DATA SUPPLIED:
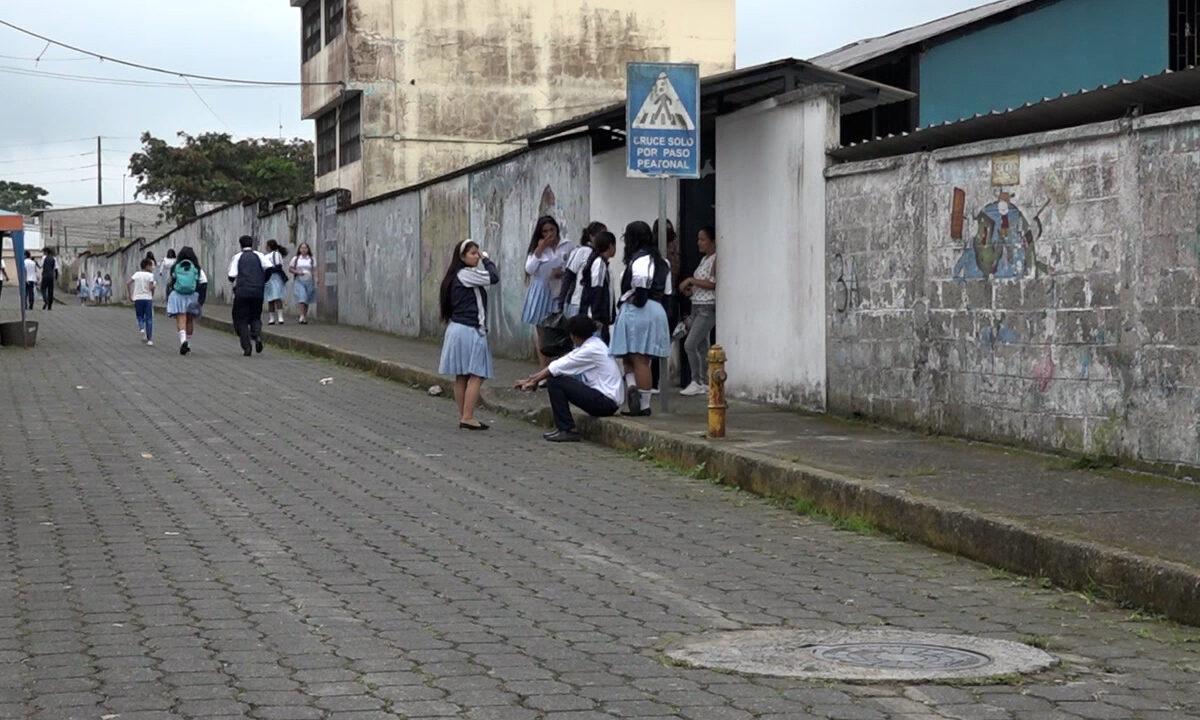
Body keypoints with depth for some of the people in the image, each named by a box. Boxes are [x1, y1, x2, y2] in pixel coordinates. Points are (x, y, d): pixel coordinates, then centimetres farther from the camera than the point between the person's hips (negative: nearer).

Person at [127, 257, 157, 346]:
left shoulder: (137, 274, 7)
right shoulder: (150, 275, -4)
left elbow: (128, 284, -2)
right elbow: (151, 288, -14)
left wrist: (130, 295, 5)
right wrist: (152, 295, 6)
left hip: (137, 298, 3)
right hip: (148, 298, -3)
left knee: (140, 317, 15)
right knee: (149, 319, 4)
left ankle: (142, 329, -15)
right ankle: (149, 339, 1)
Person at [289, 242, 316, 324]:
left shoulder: (312, 259, 8)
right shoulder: (295, 259, 7)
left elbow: (314, 271, 6)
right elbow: (291, 269, 10)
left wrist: (316, 282, -3)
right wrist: (297, 272, -10)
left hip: (309, 281, 2)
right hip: (299, 281, -2)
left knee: (307, 300, 4)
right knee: (301, 297, -18)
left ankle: (305, 317, 14)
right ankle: (302, 316, -24)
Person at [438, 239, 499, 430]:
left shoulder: (455, 277, 14)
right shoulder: (466, 274, -14)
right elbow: (493, 277, -16)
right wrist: (486, 258, -2)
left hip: (457, 328, 10)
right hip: (470, 330, -10)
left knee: (461, 376, 10)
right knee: (476, 376, -8)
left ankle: (463, 417, 14)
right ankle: (467, 418, -11)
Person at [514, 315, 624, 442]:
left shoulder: (591, 349, -16)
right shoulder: (591, 344, 12)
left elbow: (557, 369, -10)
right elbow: (559, 364, 12)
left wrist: (534, 380, 2)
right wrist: (531, 379, 10)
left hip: (607, 402, -10)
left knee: (555, 383, -12)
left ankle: (566, 430, -8)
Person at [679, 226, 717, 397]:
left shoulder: (716, 260, -11)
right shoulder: (704, 259, 17)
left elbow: (713, 284, -20)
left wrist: (691, 281, -15)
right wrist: (691, 289, 7)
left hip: (708, 308, -9)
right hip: (697, 306, 9)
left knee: (690, 344, -13)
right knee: (701, 346, 8)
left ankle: (697, 382, -7)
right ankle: (704, 383, 12)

DIRECTIONS FOR THIS TASK: Reproduce every line from the listing above that holds the word "shoulder".

ANSWER SECTION:
left shoulder: (137, 274, 7)
right shoulder: (150, 275, -4)
left shoulder: (312, 259, 8)
right shoulder: (295, 259, 7)
left shoulder: (455, 277, 14)
right shoulder: (466, 274, -14)
left shoulder: (591, 349, -16)
right shoulder: (591, 344, 12)
left shoulder: (716, 260, -11)
right shoulder: (704, 259, 17)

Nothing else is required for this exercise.